Digital Financial Services (DFS) include additional risks over and above traditional financial risks. These additional risks emerge from:
- the dependence on technology
- use of digital devices
- interconnectivity of devices
- extensive agent networks
- new business models
- diverse customer bases.
Supervisors must understand how all these aspects modify existing risks in delivering financial services, as well as how they create new risks.
Understanding and working with the risks involved with supervision in DFS requires an approach referred to as risk-based supervision.
Risk-based supervision helps supervisors allocate limited resources effectively by systematically assessing and prioritising risks across DFS providers and DFS-related areas. It helps supervisors achieve statutory policy goals despite limited resources and skills. Through structured assessment and prioritisation, supervisors can adjust the intensity of their activities to achieve greater effectiveness and efficiency. This approach helps balance policy objectives related to inclusion, stability, integrity, competition, and consumer protection.
How risk-based supervision works in practice, and what criteria supervisors should use to prioritise risks and DFS providers, depends on certain key factors.
These include, among others:
- Country
- Sector
- Market size
- Number of customers
- Effects on vulnerable or excluded groups, such as low-income women
There is no single recipe for risk-based supervision or for the risk evaluation criteria supporting it. Supervisors must tailor both to their strategic objectives with those of the DFS providers they supervise.
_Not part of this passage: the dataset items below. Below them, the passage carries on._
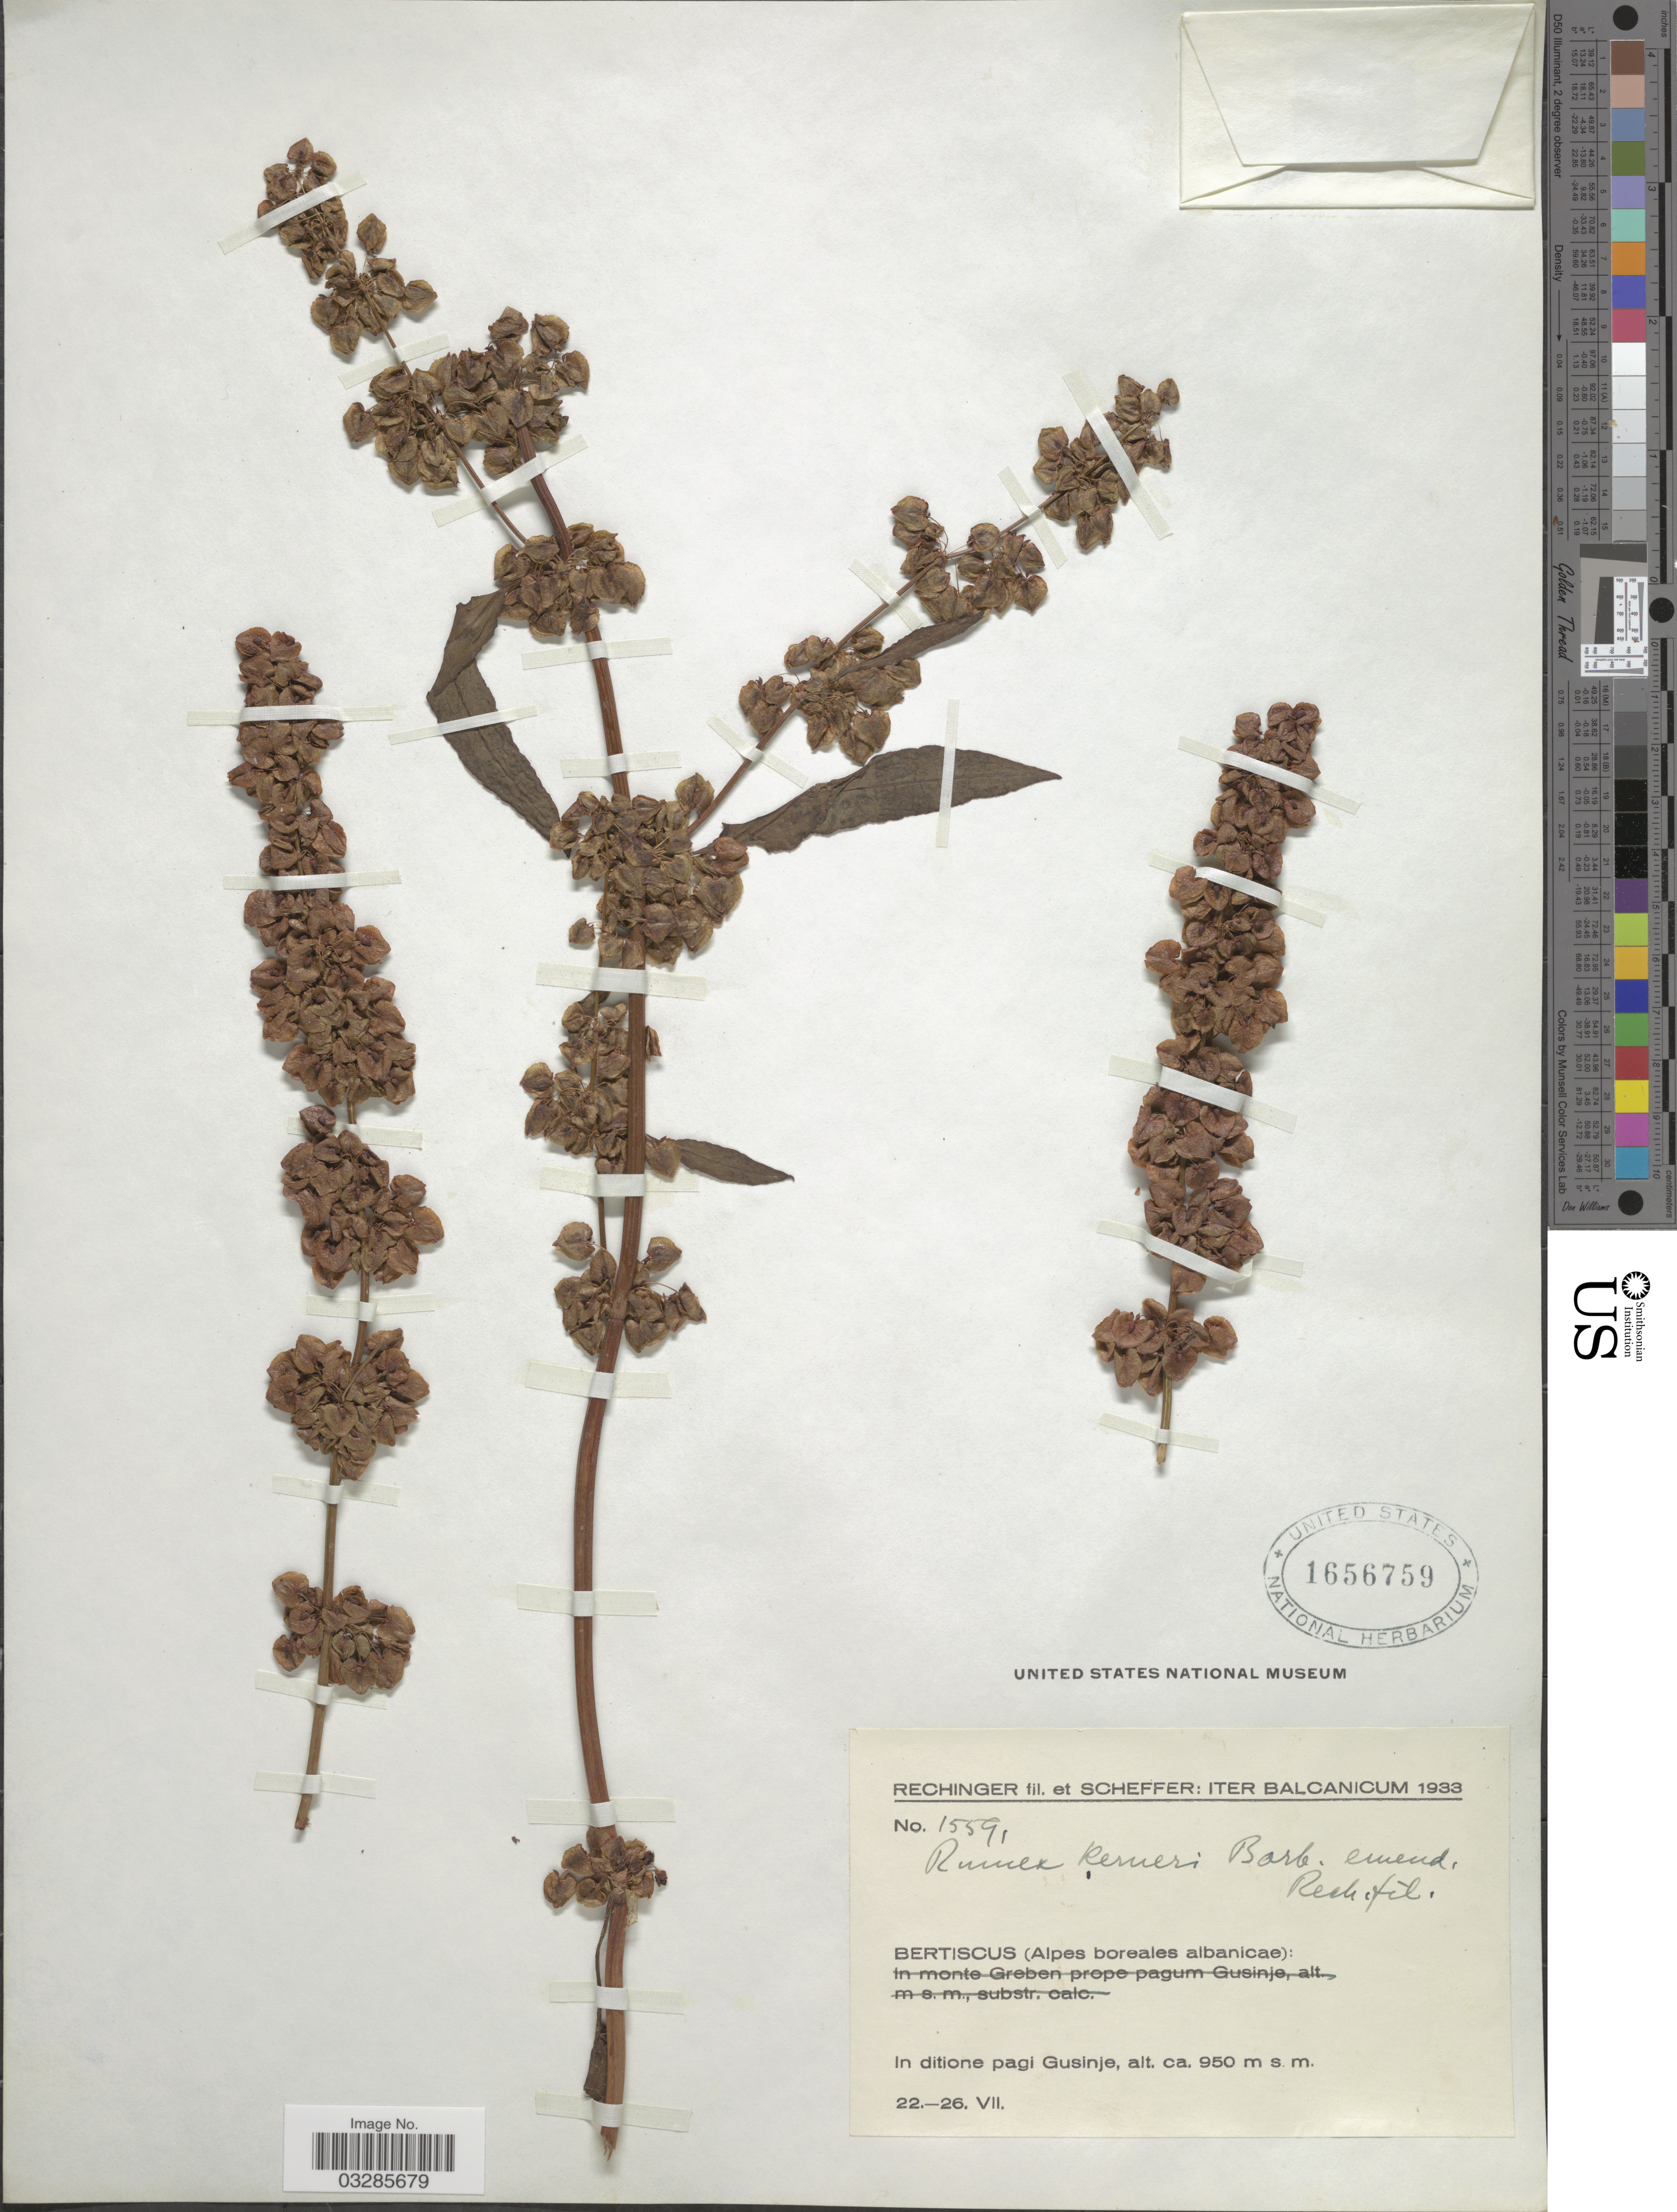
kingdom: Plantae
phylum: Tracheophyta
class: Magnoliopsida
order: Caryophyllales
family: Polygonaceae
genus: Rumex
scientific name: Rumex kerneri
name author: Borbás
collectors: -- Rechinger & Scheffer, --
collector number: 15591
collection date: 1933-07-22/1933-07-26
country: Albania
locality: Iter Balcanicum, Bertiscus (Alpes boreales albanicae): in ditione pagi Gusinje.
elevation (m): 950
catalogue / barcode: US 1656759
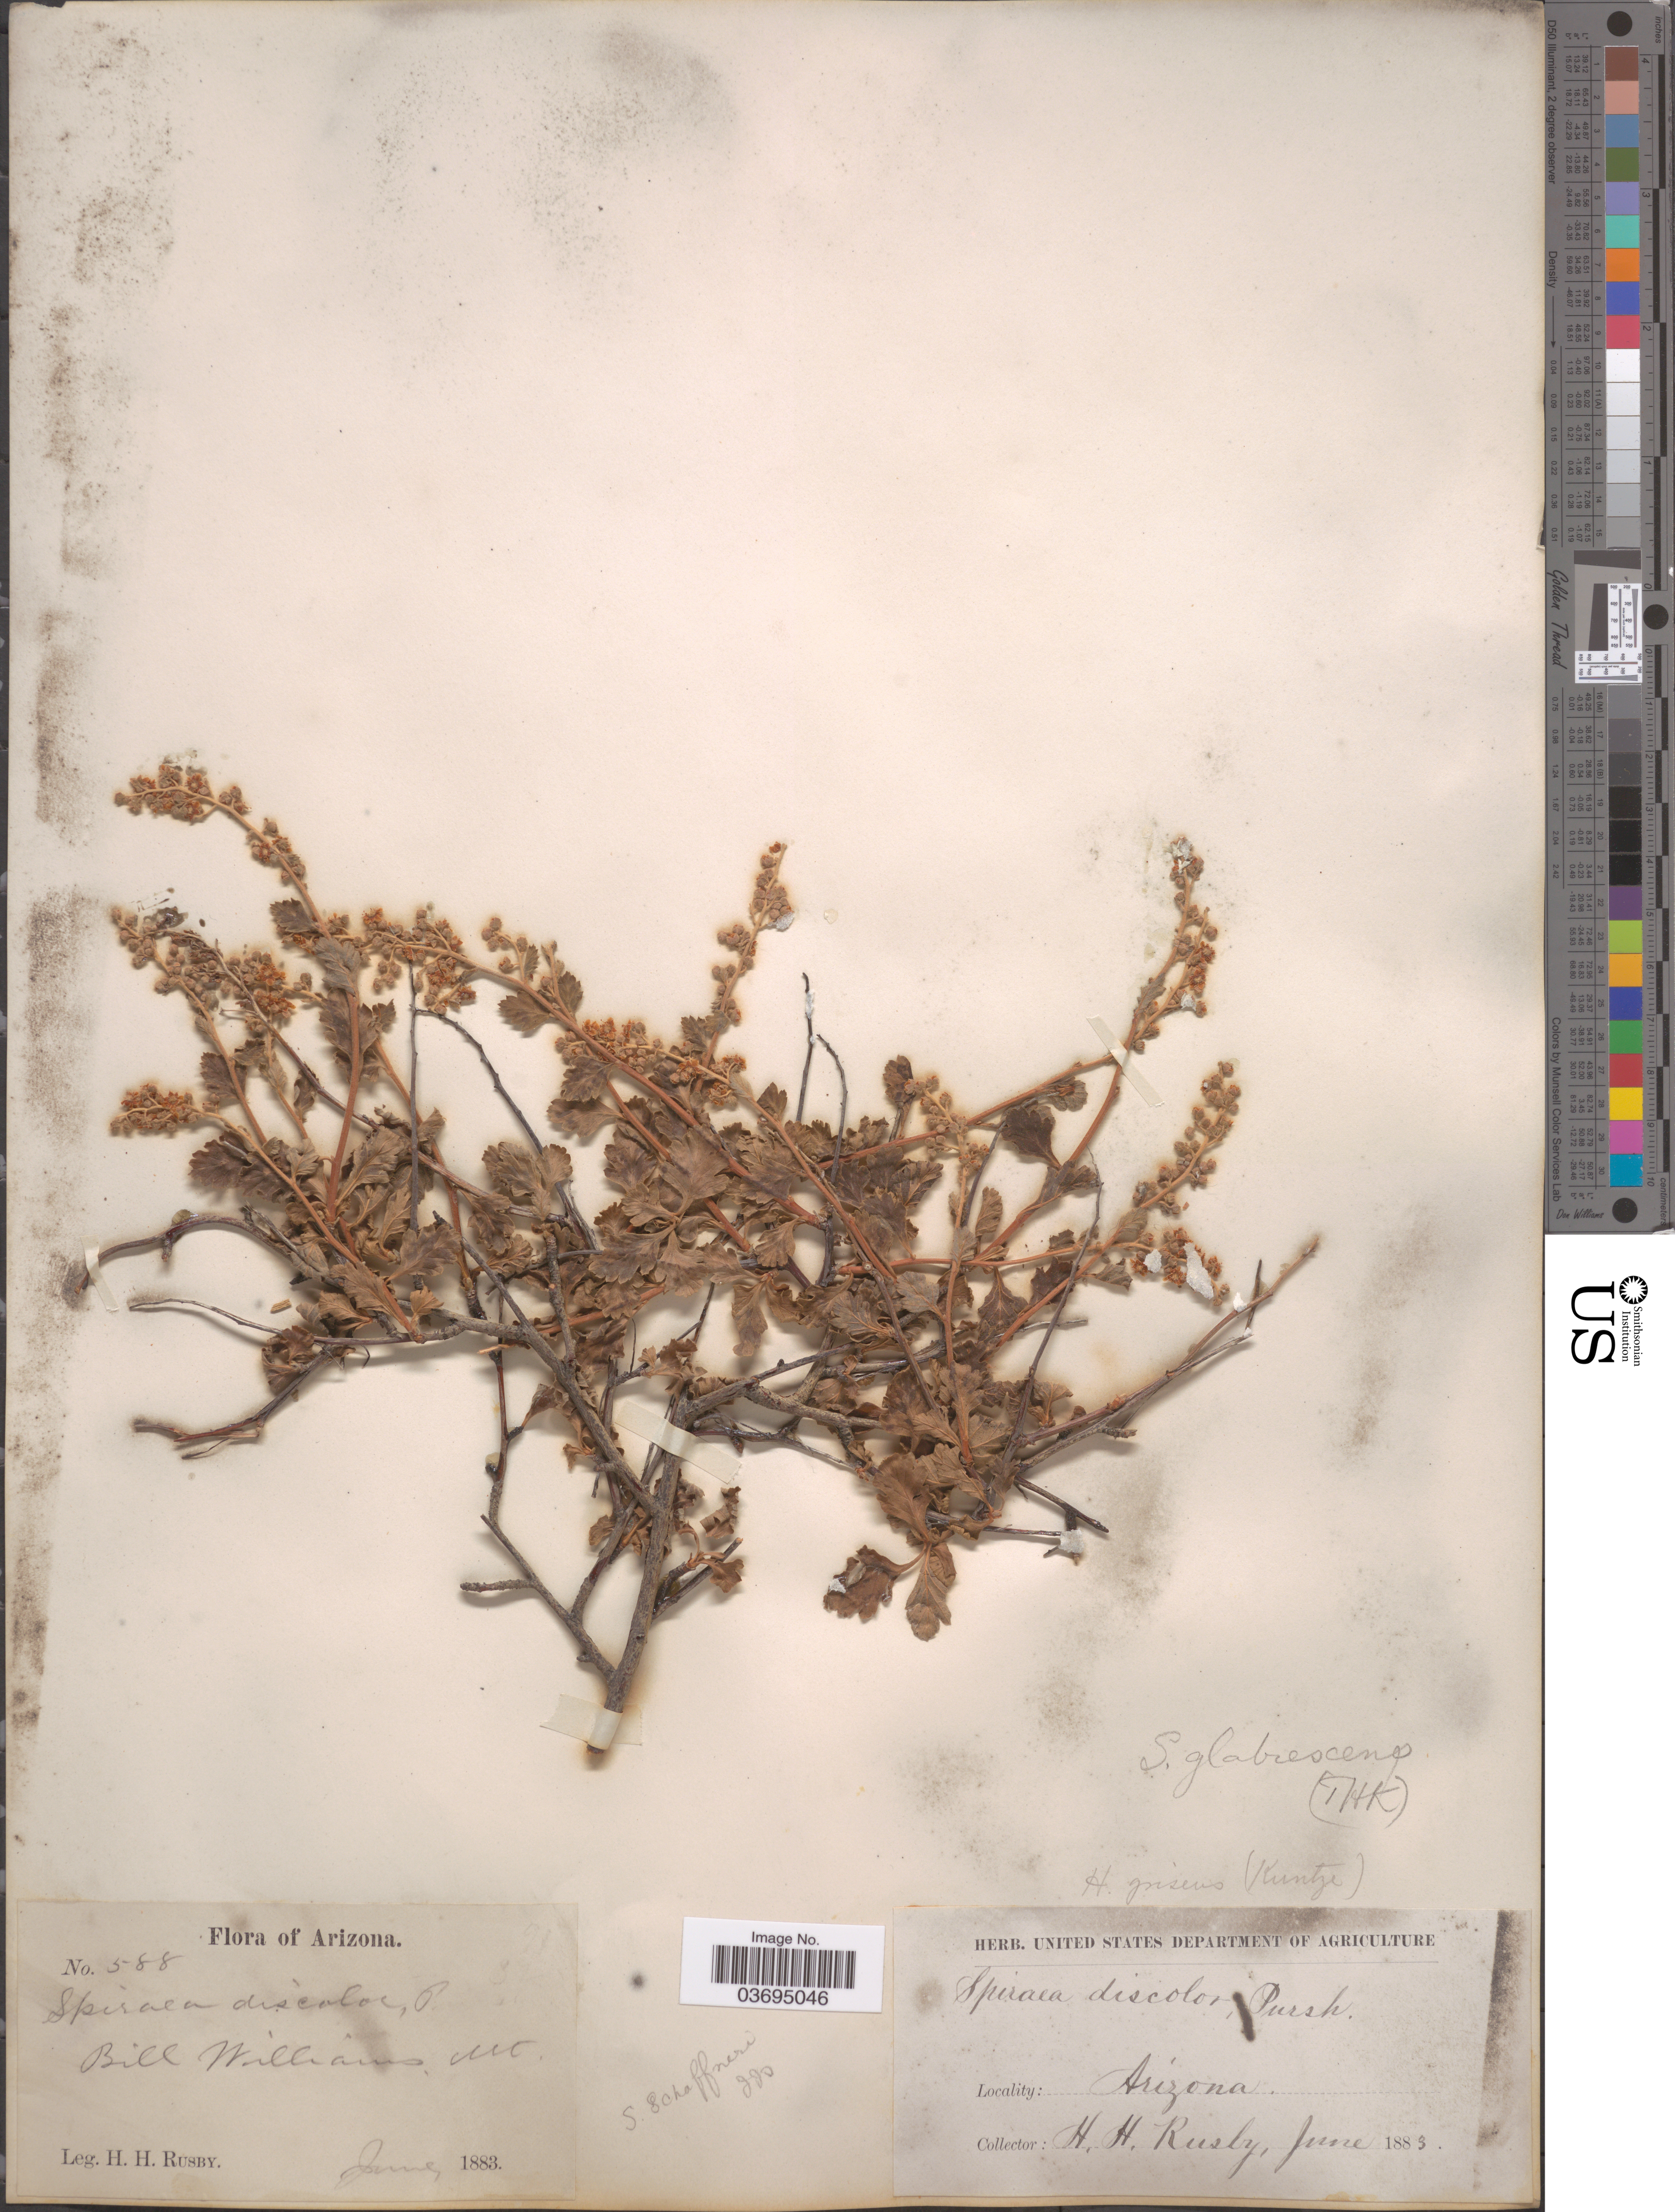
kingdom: Plantae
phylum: Tracheophyta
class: Magnoliopsida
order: Rosales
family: Rosaceae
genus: Holodiscus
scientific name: Holodiscus discolor var. glabrescens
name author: (Greenm.) Jeps.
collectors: H. H. Rusby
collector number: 588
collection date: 1883-06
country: United States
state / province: Arizona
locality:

Risk-based supervision requires supervisors to identify and measure the risks created by each provider’s DFS activities. Then, they need to estimate the potential impact and the likelihood that these identified risks will materialise. Supervisors need to understand the relative importance of various providers by conducting risk assessment at the market level, and the different risks within each provider, by conducting risk assessment at the provider level. Using this information, supervisors can tailor the type, scope, and depth of their activities.
A risk-based approach is especially critical amid fast-changing digital financial inclusion, where supervisors face challenges, including limited staffing and resources to oversee a rapidly expanding number of providers and customers, new business models and technologies, limited legal powers to obtain data, and inadequate analytical tools.
In this video, we discuss the five steps to follow to implement risk-based supervision that will foster inclusive DFS.
If you have trouble playing this video, you can access an alternative player here.
Reflection Questions for Discussion
Remember that one of the aims of this course is for you to apply what you learn to your own context. As in Module 1, we will continue to provide you with questions for reflection. These questions are specifically designed to get you to reflect on your country and context.
We encourage you to respond to these questions using the forum functionality, sharing your reflections and insights with your fellow students. In this way, we hope to encourage collaboration and the building of a community of practitioners.
Here are the first reflection questions:
- How does adopting a risk-based approach to supervision help supervisors manage the growing complexity of DFS?
- What challenges might supervisors face when developing and implementing a risk assessment methodology for DFS providers?